Fearing arrest, Samuels declined World Cup offerBy IANS
Tuesday, March 1, 2011
NEW DELHI - Controversial West Indies batsman Marlon Samuels apparently rejected an offer to play in the World Cup as a replacement for injured Dwayne Bravo fearing that police officials might arrest him here over charges of match-fixing.
Noted commentator and columnist Tony Cozier wrote in Trinidad Express that the 30-year-old Jamaican, who is coming out of a two-year ban on charges of match fixing, was in good form and was West Indies Cricket Board’s (WICB) first choice replacement. But fearing arrests in India, Samuels declined the offer and Guyana leg-spinner Davendra Bishoo was selected as Bravo’s substitute.
Samuels returned to regional cricket for Jamaica in October and since then he has been the leading scorer in the Caribbean Twenty20 tournament in January and also tops the current four-day tournament batting.
He began the season with an unbeaten 250 against Guyana and has followed with hundreds against Barbados and against the Leeward Islands in the current season.
WICB corporate communications officer Imran Khan would neither confirm nor deny the report.
“All I can state what is already known, that Davendra Bishoo has been chosen as Dwayne Bravo’s replacement,” Khan was quoted as saying by the daily.
Clyde Butts, chairman of the West Indies selection panel also declined to comment on the matter.
Samuels was banned by the International Cricket Council (ICC) for two years in May 2006 for passing information on to an Indian bookmaker during an ODI in Nagpur. The evidence was supplied by the Delhi police through taped telephone conversations during a West Indies ODI series in India in 2007.

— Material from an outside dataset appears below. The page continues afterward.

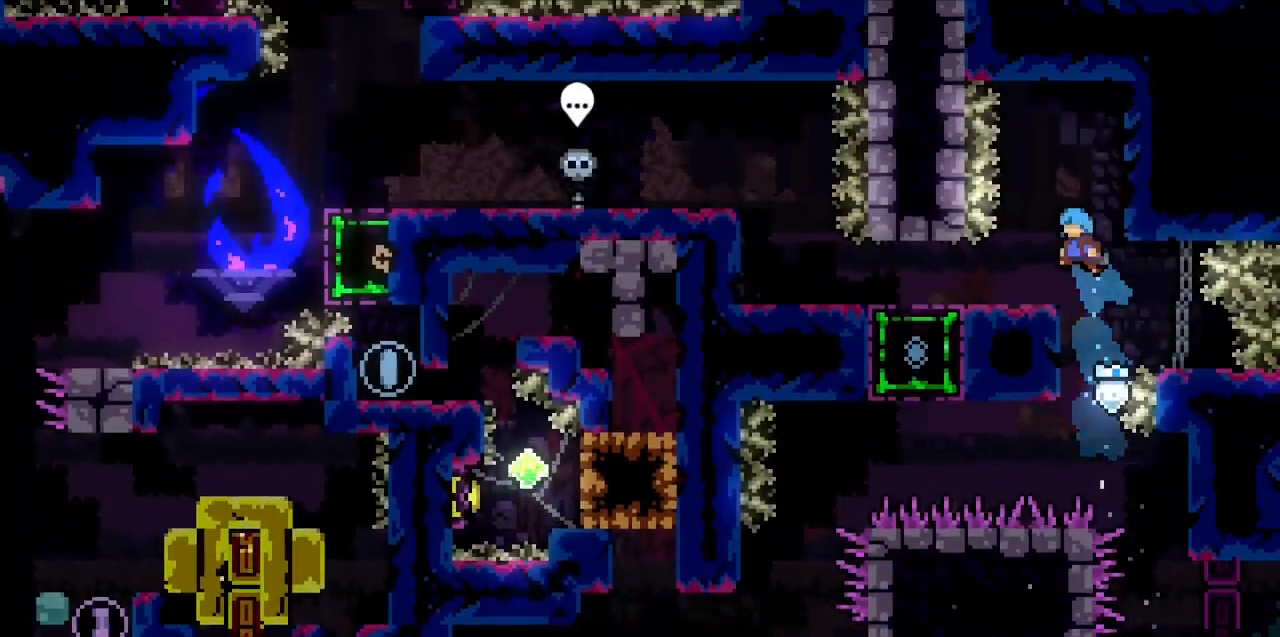
{"keys": ["c", "left", "z"], "events": [[217, "down", "down"], [217, "x", "down"], [350, "down", "up"], [350, "x", "up"], [400, "c", "down"], [500, "z", "down"]]}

Cozier wrote that Samuel’s decision has now placed that hope in doubt, especially since the West Indies are scheduled for a tour of India in November and December.
Samuels has taken the same course as that of South African players Herschelle Gibbs and Nicky Boje who were both implicated in the match-fixing scandal that led to a life ban for the late captain, Hansie Cronje.
They chose not to return to India, for fear of arrest, until they were given assurances by the Indian police prior to their return for the 2006 Champions Trophy.